Quant à la presse étrangère, l'un des réservistes israéliens, Ishai Menuchin, président du mouvement « Yesh Gvul », qui défend le droit des soldats au refus des ordres qui leur sont donnés, a publié un article important dans le New York Times repris ensuite par le Herald Tribune. Dans cet article, il affirme avoir agi de la même manière en 1983 que les 50 officiers. En effet, il avait refusé d'accomplir son service dans les territoires occupés au Sud-Liban, car lorsqu'il a adhéré à l'armée il y a 20 ans, il avait prêté serment pour défendre la patrie. Mais au cours d'une seule année de la guerre du Liban, il avait compris que ce qu'on attendait de lui n'était pas de défendre Israël, mais d'envahir un autre Etat. Il avait donc refusé cette situation et a été condamné à 35 jours d'incarcération dans l'une des prisons militaires.
Il poursuit :
« Aujourd'hui, alors que je suis encore réserviste dans l'armée israélienne, je défends toujours mon pays, mais je ne participerai à aucune occupation militaire. Tout cela a engendré au fil des ans un climat d'insécurité et de manque de tolérance en Israël. La violence qui sévit aujourd'hui en Israël n'en est qu'une preuve supplémentaire ».
L'officier qui refuse d'exécuter son service en dehors des frontières de 1967 aborde la cause de la démocratie, en affirmant : « Etre citoyen au sein d'un Etat démocratique veut dire s'engager à respecter tous les principes démocratiques. Il est impossible du point de vue éthique d'être démocrate alors qu'on agit contre les principes de la démocratie et prive les gens du droit à l'égalité et à la liberté en les mettant sous le joug de l'occupation. Occupation qui est par définition une action antidémocratique. L'occupation israélienne qui dure depuis une génération entière soumet plus de 3,5 millions de Palestiniens à son emprise. Ceci ne peut que m'inciter ainsi que mes collègues israéliens à m'opposer à la politique de notre gouvernement en Cisjordanie et à Gaza ».

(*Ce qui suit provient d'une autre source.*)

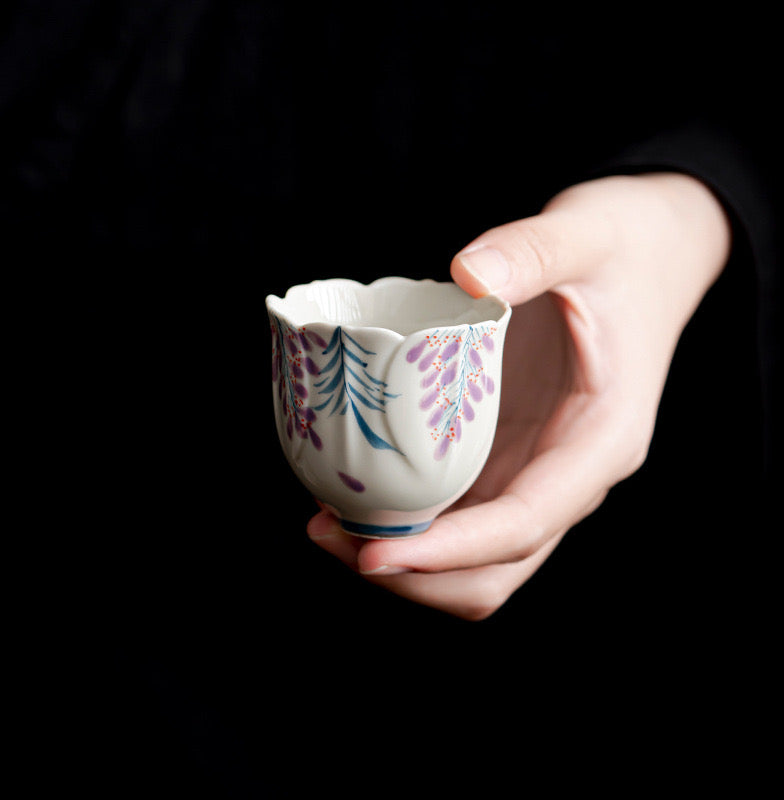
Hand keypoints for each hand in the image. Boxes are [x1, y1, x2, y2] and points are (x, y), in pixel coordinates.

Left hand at [306, 173, 730, 619]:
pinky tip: (361, 495)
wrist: (652, 252)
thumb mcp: (586, 234)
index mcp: (600, 440)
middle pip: (496, 567)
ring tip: (329, 526)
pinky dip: (413, 524)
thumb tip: (467, 273)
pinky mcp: (512, 453)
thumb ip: (532, 250)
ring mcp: (540, 469)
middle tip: (331, 539)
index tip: (374, 555)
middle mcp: (571, 473)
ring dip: (409, 561)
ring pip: (477, 557)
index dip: (450, 552)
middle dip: (416, 576)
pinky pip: (462, 512)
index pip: (525, 523)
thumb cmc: (624, 248)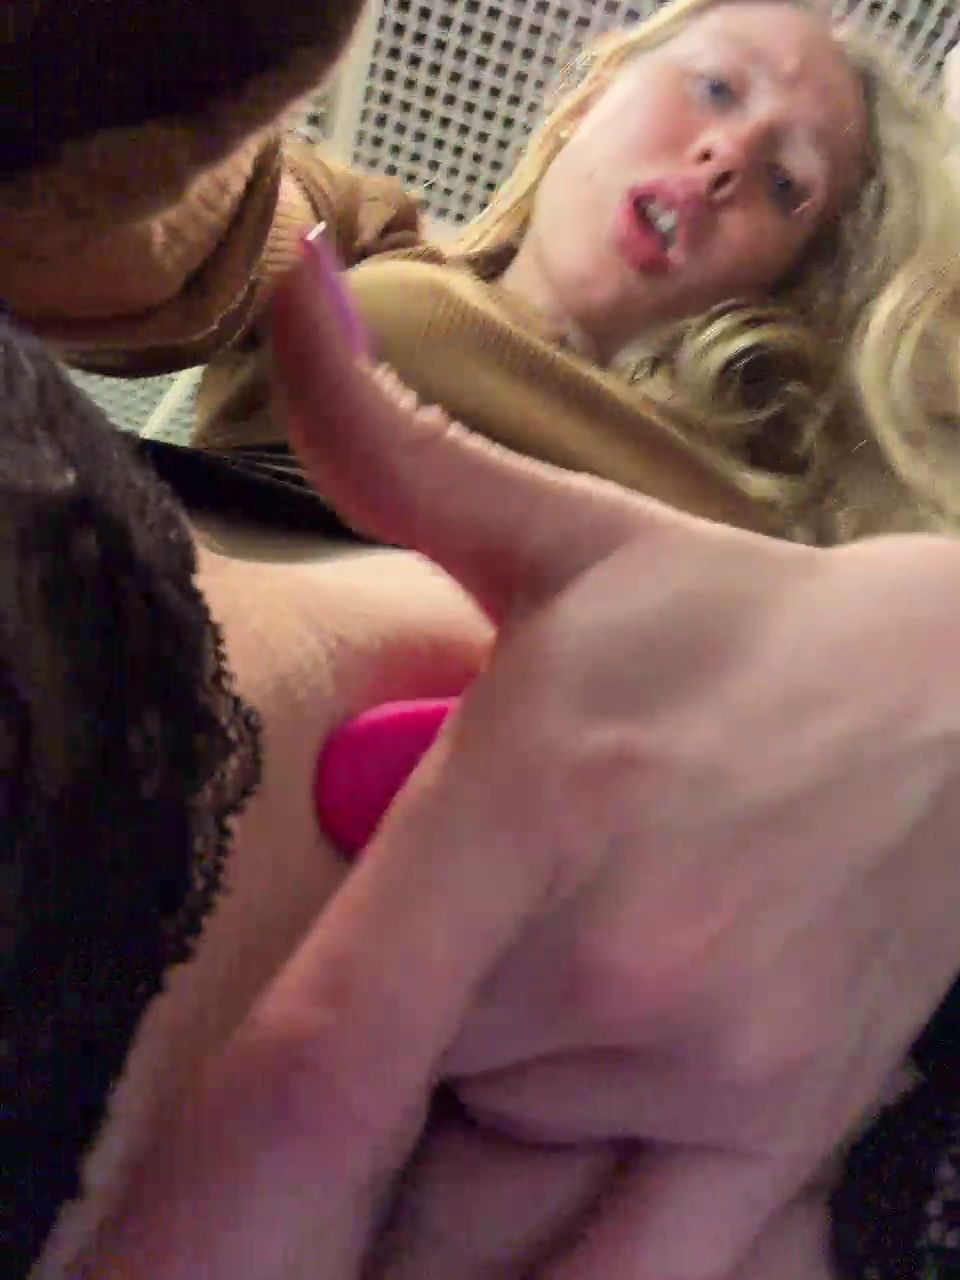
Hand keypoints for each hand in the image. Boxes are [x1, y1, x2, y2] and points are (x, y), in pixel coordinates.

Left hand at [272, 244, 959, 1279]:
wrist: (950, 703)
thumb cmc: (728, 627)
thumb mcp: (553, 535)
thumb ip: (380, 441)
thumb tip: (289, 287)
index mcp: (525, 813)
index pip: (328, 1054)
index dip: (204, 1205)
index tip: (113, 1279)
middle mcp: (610, 968)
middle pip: (393, 1116)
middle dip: (373, 1070)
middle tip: (446, 956)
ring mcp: (705, 1075)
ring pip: (487, 1189)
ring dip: (457, 1136)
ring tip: (540, 995)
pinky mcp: (778, 1139)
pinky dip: (533, 1270)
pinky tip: (507, 1212)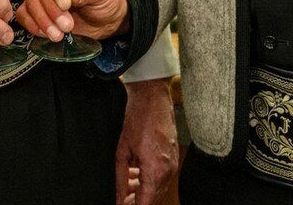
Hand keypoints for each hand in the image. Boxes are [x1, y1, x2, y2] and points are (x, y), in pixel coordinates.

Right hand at [16, 0, 128, 43]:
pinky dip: (32, 25)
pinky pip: (24, 14)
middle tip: (67, 25)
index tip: (65, 4)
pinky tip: (46, 33)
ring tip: (59, 34)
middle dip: (51, 9)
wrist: (105, 20)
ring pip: (30, 2)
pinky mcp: (37, 9)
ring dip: (43, 20)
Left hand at [115, 79, 178, 204]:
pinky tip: (135, 176)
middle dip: (137, 202)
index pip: (146, 203)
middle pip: (153, 199)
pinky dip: (149, 181)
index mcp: (155, 170)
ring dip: (142, 192)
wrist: (152, 98)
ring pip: (157, 189)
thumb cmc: (138, 119)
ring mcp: (173, 165)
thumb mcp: (122, 151)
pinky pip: (162, 178)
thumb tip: (118, 196)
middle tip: (122, 200)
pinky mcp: (173, 159)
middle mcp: (168, 171)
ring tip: (126, 190)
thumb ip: (120, 178)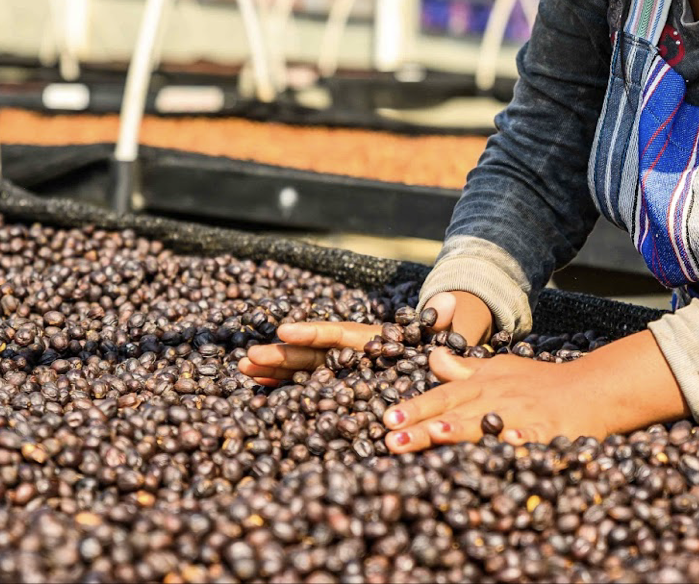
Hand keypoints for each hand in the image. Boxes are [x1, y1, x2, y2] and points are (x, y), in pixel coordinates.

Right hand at [238, 291, 493, 386]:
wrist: (454, 355)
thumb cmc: (450, 337)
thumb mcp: (451, 327)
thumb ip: (445, 320)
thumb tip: (445, 303)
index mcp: (376, 339)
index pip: (340, 335)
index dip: (313, 334)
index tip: (284, 331)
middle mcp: (357, 355)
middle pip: (314, 354)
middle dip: (281, 356)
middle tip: (247, 359)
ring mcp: (350, 374)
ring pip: (307, 372)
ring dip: (276, 371)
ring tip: (243, 370)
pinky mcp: (350, 394)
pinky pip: (315, 393)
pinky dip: (288, 390)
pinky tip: (261, 390)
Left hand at [381, 330, 689, 451]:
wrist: (590, 387)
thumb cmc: (540, 383)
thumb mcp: (499, 370)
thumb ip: (463, 369)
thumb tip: (432, 358)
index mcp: (484, 385)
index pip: (443, 396)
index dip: (415, 406)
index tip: (386, 418)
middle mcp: (498, 398)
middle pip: (456, 412)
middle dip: (423, 425)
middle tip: (391, 438)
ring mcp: (522, 414)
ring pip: (487, 423)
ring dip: (461, 429)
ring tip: (434, 435)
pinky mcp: (548, 430)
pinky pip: (530, 437)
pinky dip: (519, 441)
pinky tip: (506, 447)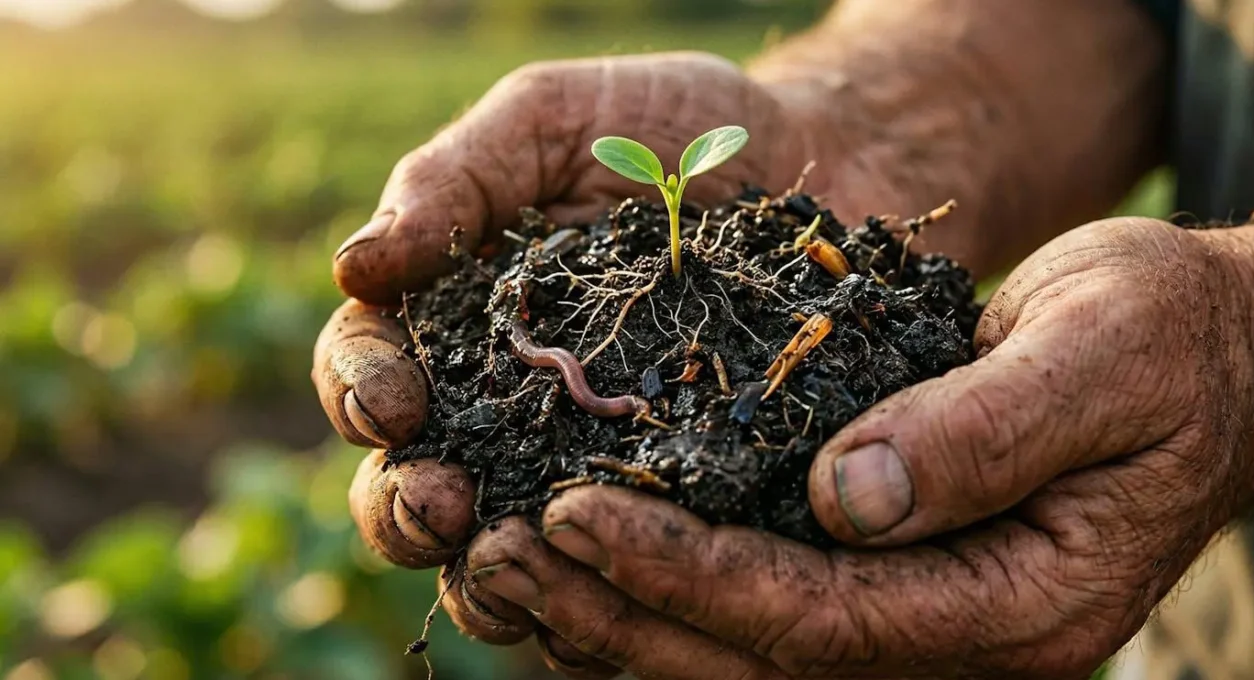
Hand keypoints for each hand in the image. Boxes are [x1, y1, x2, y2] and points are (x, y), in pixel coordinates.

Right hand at [321, 51, 885, 674]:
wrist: (821, 154)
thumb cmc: (669, 129)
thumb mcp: (550, 122)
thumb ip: (453, 182)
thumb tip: (354, 266)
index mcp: (457, 321)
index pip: (372, 372)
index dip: (361, 393)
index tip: (393, 405)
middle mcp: (508, 408)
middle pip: (417, 486)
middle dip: (406, 509)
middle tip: (438, 509)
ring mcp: (590, 466)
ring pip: (510, 556)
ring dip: (487, 581)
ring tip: (502, 575)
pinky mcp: (676, 502)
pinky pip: (624, 575)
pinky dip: (601, 602)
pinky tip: (610, 597)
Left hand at [448, 218, 1253, 677]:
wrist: (1209, 360)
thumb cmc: (1167, 342)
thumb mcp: (1102, 354)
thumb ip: (985, 433)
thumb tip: (847, 497)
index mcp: (1020, 607)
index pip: (822, 621)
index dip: (689, 575)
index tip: (573, 515)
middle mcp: (961, 643)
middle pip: (760, 663)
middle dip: (621, 612)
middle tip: (497, 553)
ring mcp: (923, 623)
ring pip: (743, 658)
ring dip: (620, 616)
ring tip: (503, 562)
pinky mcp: (890, 581)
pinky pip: (760, 613)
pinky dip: (663, 591)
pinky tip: (582, 552)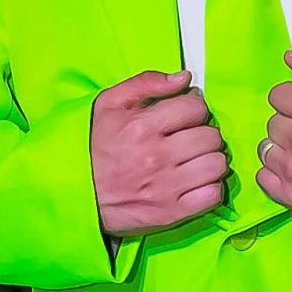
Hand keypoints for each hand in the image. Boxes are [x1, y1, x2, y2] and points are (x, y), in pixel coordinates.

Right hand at [91, 71, 229, 237]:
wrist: (74, 195)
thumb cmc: (92, 147)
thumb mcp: (108, 105)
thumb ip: (146, 83)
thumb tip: (184, 78)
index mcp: (142, 126)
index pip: (196, 107)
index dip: (194, 108)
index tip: (185, 116)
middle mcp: (157, 157)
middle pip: (211, 136)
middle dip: (204, 133)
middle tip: (190, 139)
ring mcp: (167, 188)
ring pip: (217, 164)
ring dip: (210, 159)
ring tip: (195, 160)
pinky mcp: (172, 213)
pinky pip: (214, 195)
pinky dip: (211, 187)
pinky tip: (196, 182)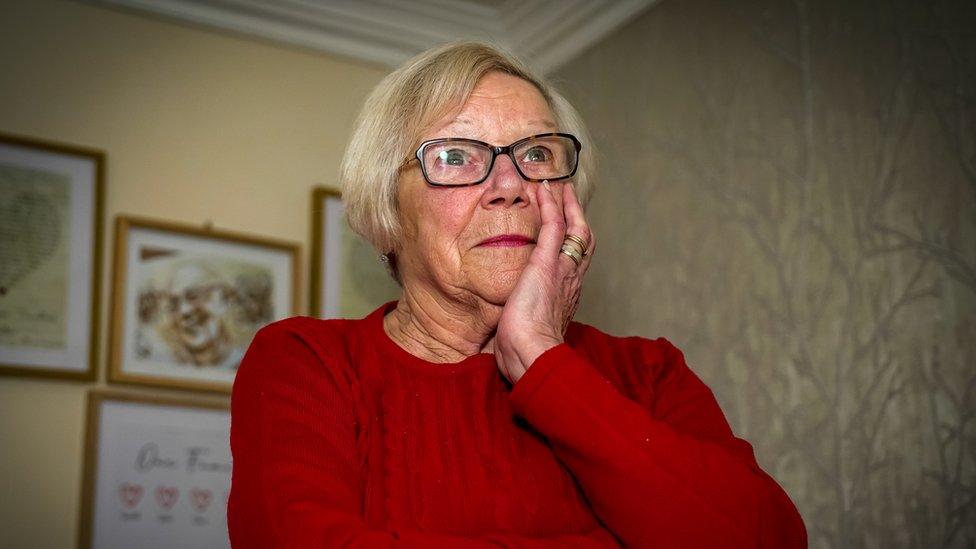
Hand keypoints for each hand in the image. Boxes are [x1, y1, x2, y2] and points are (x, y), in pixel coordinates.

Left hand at [494, 180, 594, 382]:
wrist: (532, 355)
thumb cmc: (527, 352)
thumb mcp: (527, 332)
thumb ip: (523, 322)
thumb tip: (508, 326)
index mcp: (567, 296)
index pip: (575, 262)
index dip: (573, 243)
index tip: (566, 229)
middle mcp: (571, 280)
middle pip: (583, 241)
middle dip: (577, 216)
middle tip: (569, 197)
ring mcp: (562, 270)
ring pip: (574, 229)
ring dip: (566, 205)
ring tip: (558, 187)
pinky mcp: (547, 263)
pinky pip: (553, 225)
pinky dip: (550, 205)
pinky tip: (543, 190)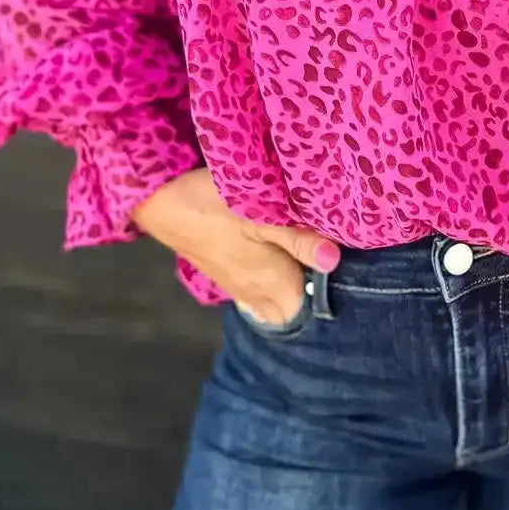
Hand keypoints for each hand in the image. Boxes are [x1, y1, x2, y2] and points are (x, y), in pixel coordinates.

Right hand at [131, 168, 340, 323]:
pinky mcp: (228, 277)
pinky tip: (280, 258)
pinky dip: (274, 281)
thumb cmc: (212, 202)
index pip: (313, 308)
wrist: (161, 201)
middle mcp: (258, 295)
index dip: (332, 293)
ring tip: (309, 257)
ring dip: (295, 284)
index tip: (347, 270)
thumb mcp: (259, 212)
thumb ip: (298, 238)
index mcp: (273, 284)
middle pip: (297, 308)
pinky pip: (260, 290)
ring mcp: (240, 289)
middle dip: (315, 293)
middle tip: (330, 260)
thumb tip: (334, 260)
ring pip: (278, 300)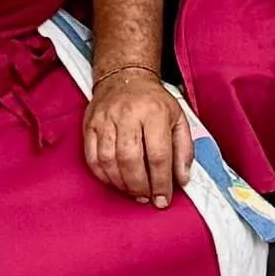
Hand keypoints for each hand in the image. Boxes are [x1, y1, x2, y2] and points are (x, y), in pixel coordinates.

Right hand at [81, 71, 189, 205]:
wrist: (125, 76)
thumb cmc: (154, 102)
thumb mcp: (179, 119)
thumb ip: (184, 150)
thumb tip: (182, 179)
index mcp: (155, 112)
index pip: (158, 155)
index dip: (161, 182)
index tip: (164, 199)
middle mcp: (128, 114)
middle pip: (130, 159)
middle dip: (139, 186)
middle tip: (146, 198)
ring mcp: (105, 119)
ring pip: (108, 160)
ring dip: (121, 183)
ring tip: (132, 191)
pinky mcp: (90, 124)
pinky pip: (91, 157)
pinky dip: (102, 175)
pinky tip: (114, 181)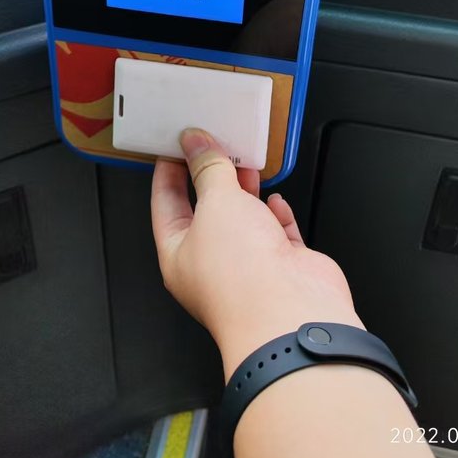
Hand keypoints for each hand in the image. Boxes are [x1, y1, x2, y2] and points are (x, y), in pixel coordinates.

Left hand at [151, 129, 362, 377]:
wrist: (291, 313)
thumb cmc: (242, 277)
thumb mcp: (216, 203)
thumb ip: (208, 169)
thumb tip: (196, 144)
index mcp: (178, 255)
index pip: (166, 204)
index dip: (169, 172)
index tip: (177, 146)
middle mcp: (212, 263)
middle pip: (207, 210)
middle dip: (212, 177)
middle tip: (216, 145)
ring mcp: (249, 266)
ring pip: (243, 219)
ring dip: (246, 191)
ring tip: (247, 164)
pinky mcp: (283, 266)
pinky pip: (276, 232)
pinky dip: (276, 214)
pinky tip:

Le président du mouvement militaire contestataire déclare dans le journal américain : « Je n'obéirai pas aux ordres illégitimes comme celui d'exécuter d'éventuels terroristes ou celui d'ouvrir le feu sur des manifestations civiles ». Il ajoute : « Depuis octobre 2002, notre armée a tué plus de 850 Palestiniens, dont 178 mineurs et 55 exécutés ». Il affirme : « Je ne m'impliquerai pas également dans des opérations moins violentes, à savoir le fait d'imposer un couvre-feu durant plusieurs mois ou encore d'ériger des barricades dans les rues pour empêcher le déplacement des personnes d'une ville à une autre, de détruire des demeures ainsi que de nombreuses autres mesures contre les citoyens palestiniens ». Il termine son article par cette phrase : « Nous devons tous dire non à l'occupation ».
Après avoir débattu du refus des officiers israéliens à se plier aux ordres militaires dans les territoires occupés, nous devons faire une remarque : ce sujet semble ne pas nous concerner à en juger par nos médias qui s'en détournent en ne lui accordant aucun intérêt, à l'encontre des médias internationaux. Préférons-nous continuer à juger Israël comme une seule entité ayant une seule opinion et une seule position ou bien devons-nous prendre conscience des divergences qui y règnent afin de traiter avec chaque composante de manière créative ? Si nous le faisons, nous pourrons refuser la position qui nous est hostile et encourager celle qui nous est propice. La réponse est sans doute claire. Mais il suffit de faire un tour d'horizon de nos politiques et de nos tendances médiatiques pour comprendre qu'elle n'est pas aussi évidente.